La maladie progresse ensuite pour inclure un cou raide et des symptômes plus graves, tels que les convulsions, les hallucinations, l'état mental altéré et le coma. Malheureusement, le rythme rapide de l'infection signifie généralement que les patients ne sont même diagnostiqués avec PAM qu'après leur mort, ce qui se produit généralement un à 18 jours après la première apparition des symptômes.

N. fowleri Les infections sont rares, mais la détection précoce peut être cruciale pour la récupération.

Patient sleeping in hospital bed.
Décrocheur

Selon le CDC, le risque de PAM est difficile de calculer en raison de la rareté de la maladie, étant donné que tant de personnes se livrent à des activités qui pourraient potentiellement les exposer chaque année. "On ne sait pas pourquoi certaines personnes sont infectées par les Amebae tandis que des millions d'autres exposés à des eaux fraîches récréatives chaleureuses, y compris celles qui nageaient avec des personnes infectées, ne le font pas", écrit l'agence sur son site Web. Ils ajoutent que même si des tests ont été effectués pour voir quelles concentrations de l'amibe dans l'eau pourraient être considérées comme risquées, il n'y a actuellement aucune méthode que les responsables de la santé publique pourraient utiliser pour mesurer ou appliquer les normes pour la sécurité.

Cependant, les responsables de la santé de l'Ohio citent dans leur rapport que la sensibilisation au micro-organisme peut conduire à une détection et un diagnostic antérieurs qui peuvent améliorer les résultats. "Combiné à une incidence accrue dans les climats du Nord, les professionnels de la santé publique non formés et inconscients et les prestataires de soins de santé peuvent exacerber les périodes de diagnostic prolongées et retarder le traitement sensible au temps dans ce qui est finalement une baisse rapide pour les patients PAM", indique le rapport.

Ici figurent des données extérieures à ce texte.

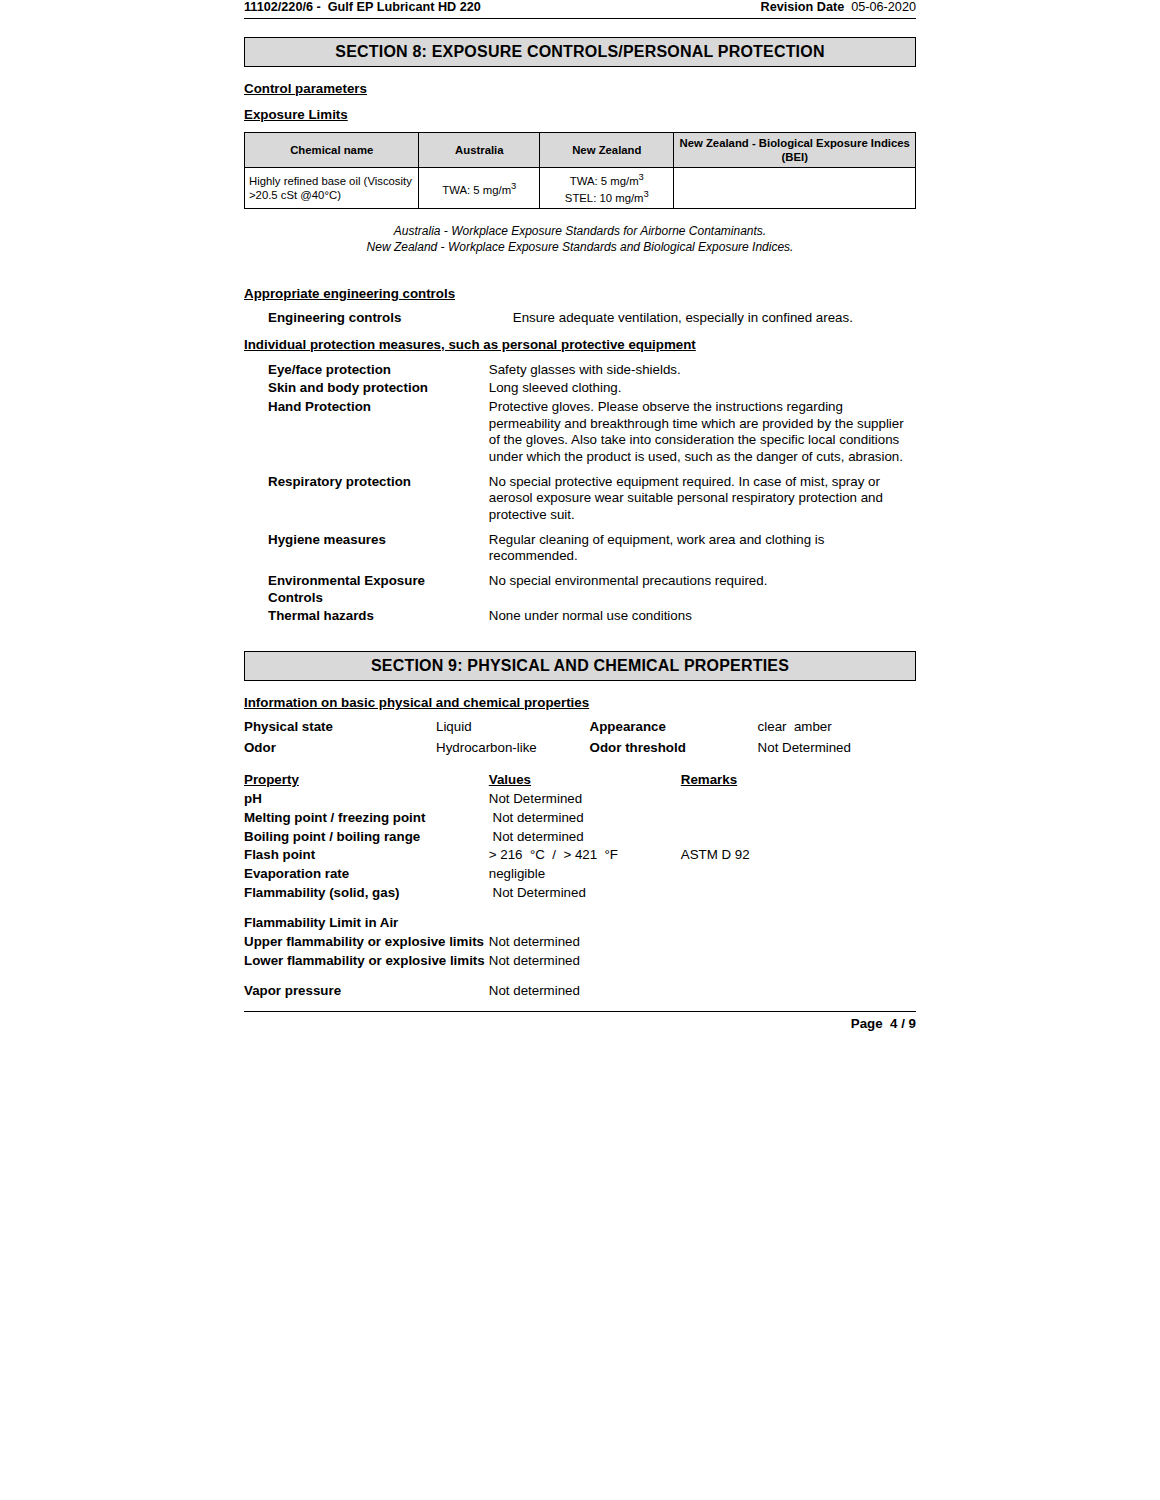11102/220/6 - Gulf EP Lubricant HD 220
Revision Date 05-06-2020
SECTION 8: EXPOSURE CONTROLS/PERSONAL PROTECTION
Control parameters
Exposure Limits
| Chemical name | Australia | New Zealand | New Zealand - Biological Exposure Indices (BEI) |
| --- | --- | --- | --- |
| Highly refined base oil (Viscosity >20.5 cSt @40°C) | TWA: 5 mg/m 3 | TWA: 5 mg/m 3 STEL: 10 mg/m 3 | |
Australia - Workplace Exposure Standards for Airborne Contaminants.
New Zealand - Workplace Exposure Standards and Biological Exposure Indices.
Appropriate engineering controls
Engineering controls
Ensure adequate ventilation, especially in confined areas.
Individual protection measures, such as personal protective equipment
Eye/face protection
Safety glasses with side-shields.
Skin and body protection
Long sleeved clothing.
Hand Protection
Protective gloves. Please observe the instructions regarding permeability and breakthrough time which are provided by the supplier of the gloves. Also take into consideration the specific local conditions under which the product is used, such as the danger of cuts, abrasion.
Respiratory protection
No special protective equipment required. In case of mist, spray or aerosol exposure wear suitable personal respiratory protection and protective suit.
Hygiene measures
Regular cleaning of equipment, work area and clothing is recommended.
Environmental Exposure Controls
No special environmental precautions required.
Thermal hazards
None under normal use conditions
SECTION 9: PHYSICAL AND CHEMICAL PROPERTIES
Information on basic physical and chemical properties
Physical state
Liquid
Appearance
clear amber
Odor
Hydrocarbon-like
Odor threshold
Not Determined
| Property | Values | Remarks |
| pH | Not Determined | |
| Melting point / freezing point | Not determined | |
| Boiling point / boiling range | Not determined | |
| Flash point | > 216 °C / > 421 °F | ASTM D 92 |
| Evaporation rate | negligible | |
| Flammability (solid, gas) | Not Determined | |
| Flammability Limit in Air |
| Upper flammability or explosive limits | Not determined | |
| Lower flammability or explosive limits | Not determined | |
| Vapor pressure | Not determined | |
Page 4 / 9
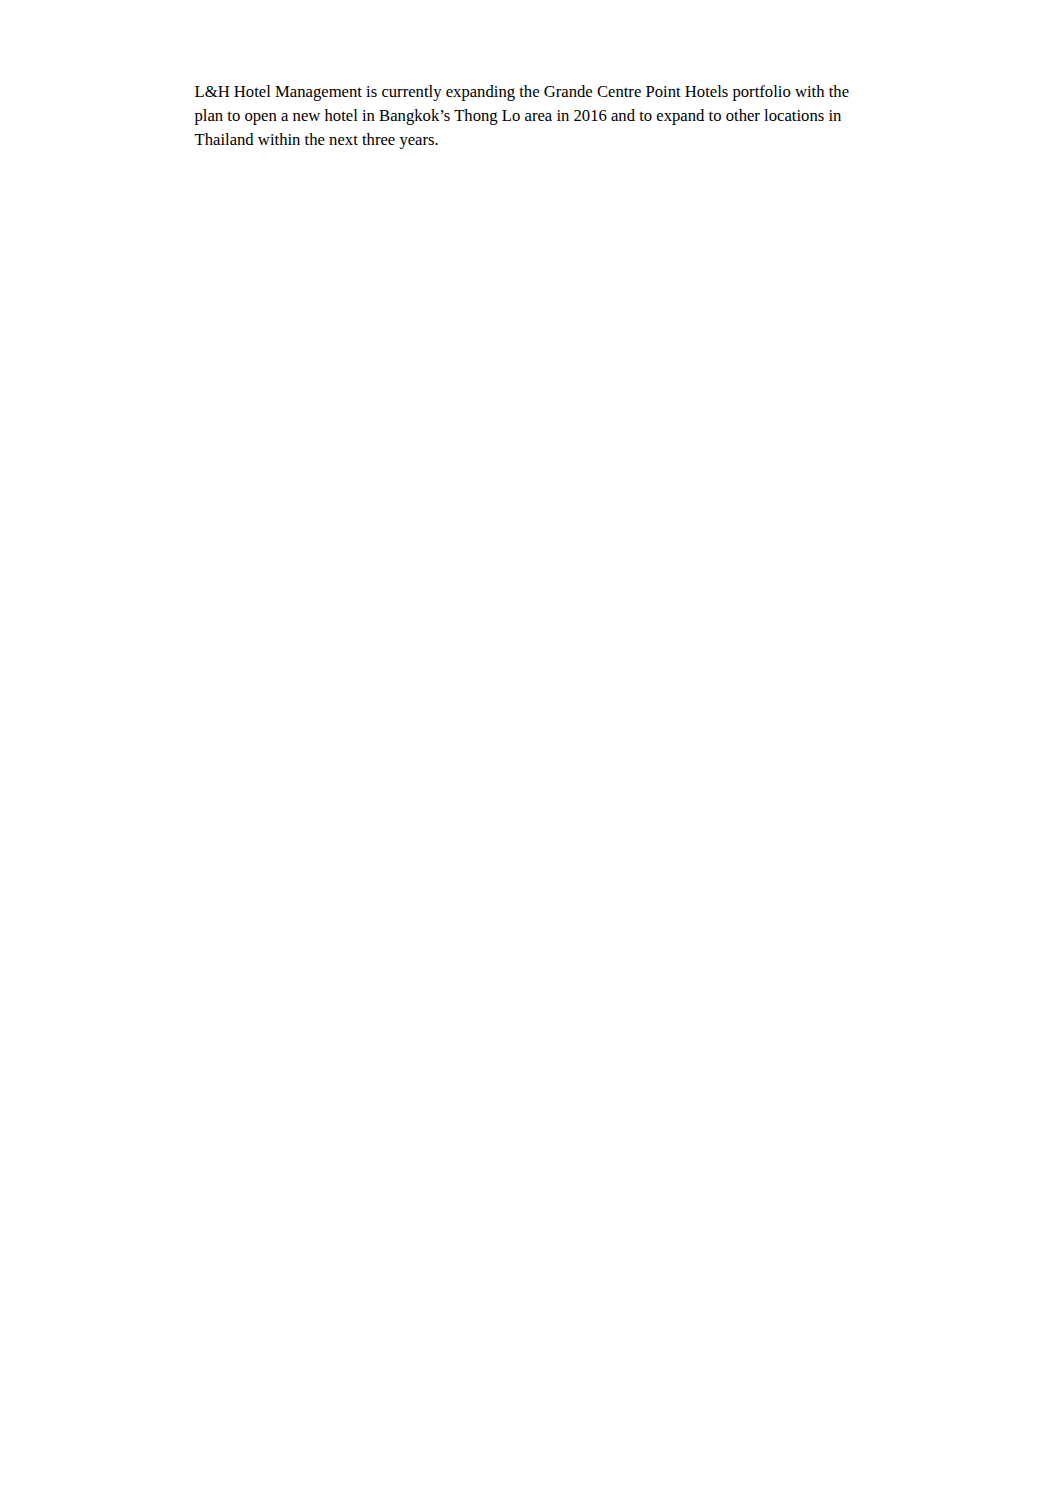L&H Hotel Management is currently expanding the Grande Centre Point Hotels portfolio with the plan to open a new hotel in Bangkok’s Thong Lo area in 2016 and to expand to other locations in Thailand within the next three years.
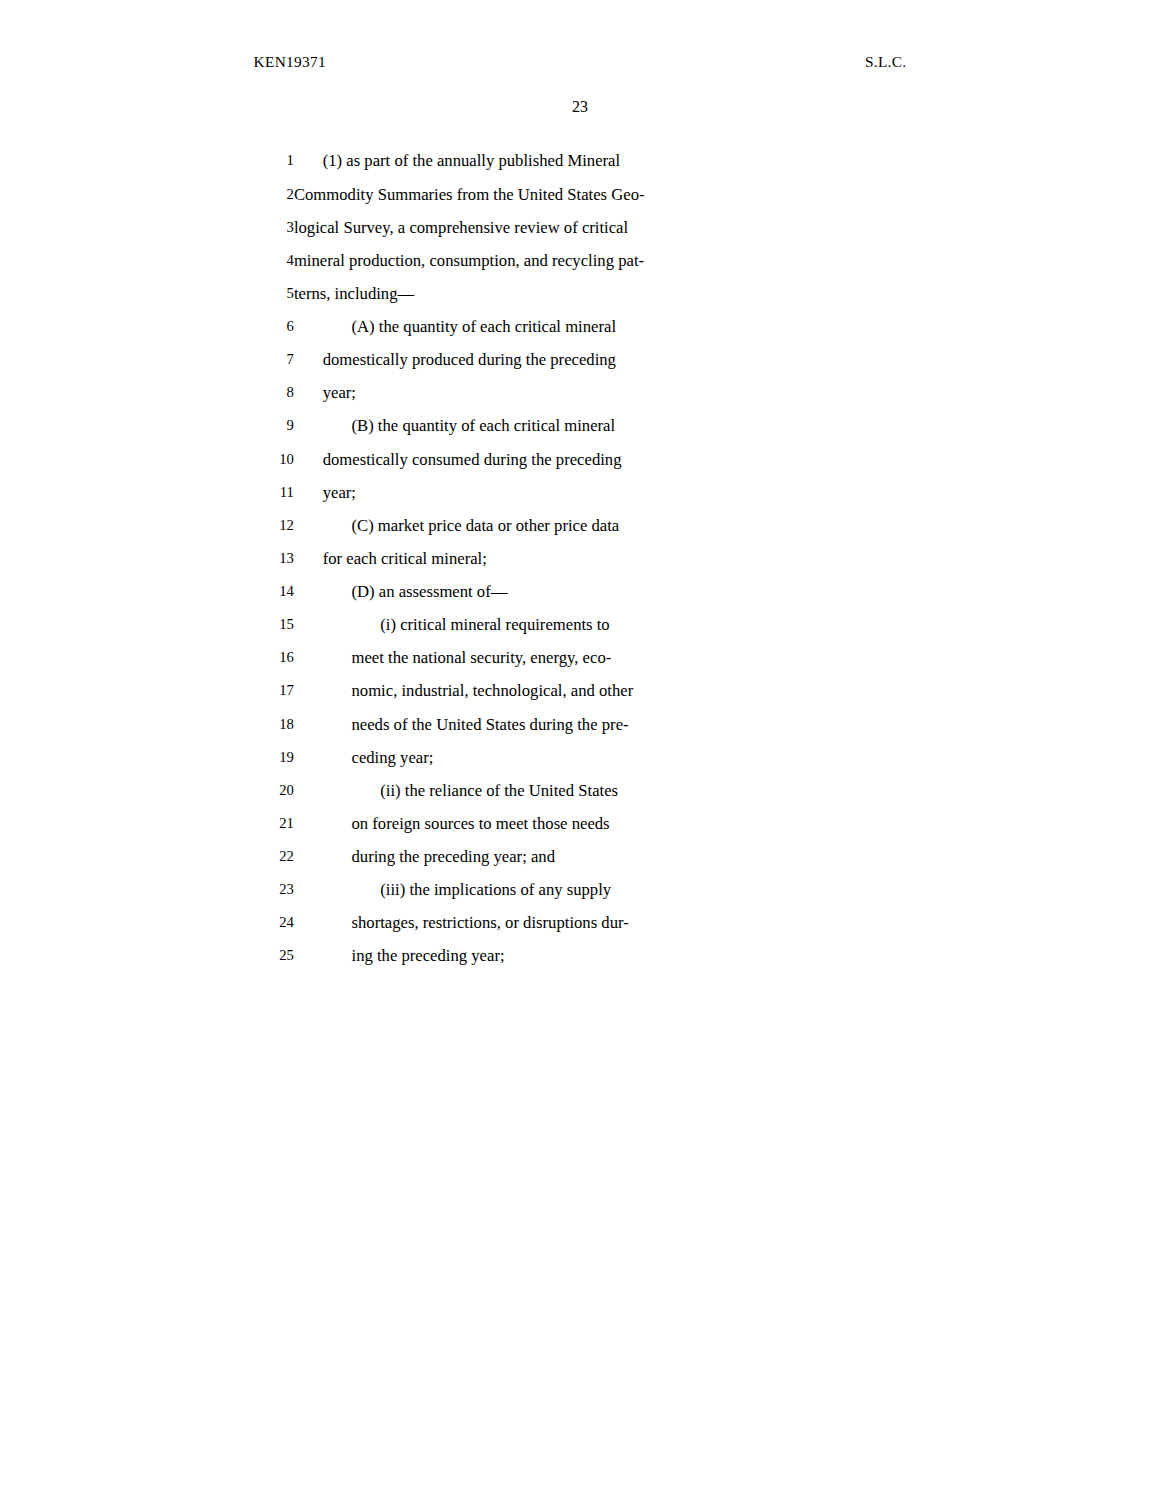KEN19371 S.L.C.
23
| 1 | (1) as part of the annually published Mineral |
| 2 | Commodity Summaries from the United States Geo- |
| 3 | logical Survey, a comprehensive review of critical |
| 4 | mineral production, consumption, and recycling pat- |
| 5 | terns, including— |
| 6 | (A) the quantity of each critical mineral |
| 7 | domestically produced during the preceding |
| 8 | year; |
| 9 | (B) the quantity of each critical mineral |
| 10 | domestically consumed during the preceding |
| 11 | year; |
| 12 | (C) market price data or other price data |
| 13 | for each critical mineral; |
| 14 | (D) an assessment of— |
| 15 | (i) critical mineral requirements to |
| 16 | meet the national security, energy, eco- |
| 17 | nomic, industrial, technological, and other |
| 18 | needs of the United States during the pre- |
| 19 | ceding year; |
| 20 | (ii) the reliance of the United States |
| 21 | on foreign sources to meet those needs |
| 22 | during the preceding year; and |
| 23 | (iii) the implications of any supply |
| 24 | shortages, restrictions, or disruptions dur- |
| 25 | ing the preceding year; |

Même si la maladie est très mortelle, le CDC souligne que les cas les plus récents dans lesquels les patients ont survécu résultent d'une détection et d'un traitement précoces. En 2013, une fillette de 12 ans a été diagnostiquée dans les 30 heures suivant le début de ses symptômes et traitée avec un médicament expérimental connu sous le nom de miltefosine et d'hypothermie thérapeutique, dans laquelle le corps est refroidi à des températures plus basses que les températures normales. L'agence note qu'elle "a fait une récupération neurologique complète et est retournée à l'école".

Le rapport sur le cas de l'Ohio décrit également un cas récent dans lequel une femme dans la trentaine a été amenée à l'hôpital avec une méningite bactérienne suspectée. Après que son conjoint ait dit à une infirmière qu'elle avait nagé dans l'eau douce quatre jours plus tôt et qu'elle avait submergé sa tête, son équipe médicale a contacté le CDC pour des recommandations de traitement avant de commencer un cours de miltefosine. Le rapport indique que la femme a récupéré "avec un minimum de dommages neurologiques et a pu reprendre une qualité de vie élevée avec sa famille" après deux semaines.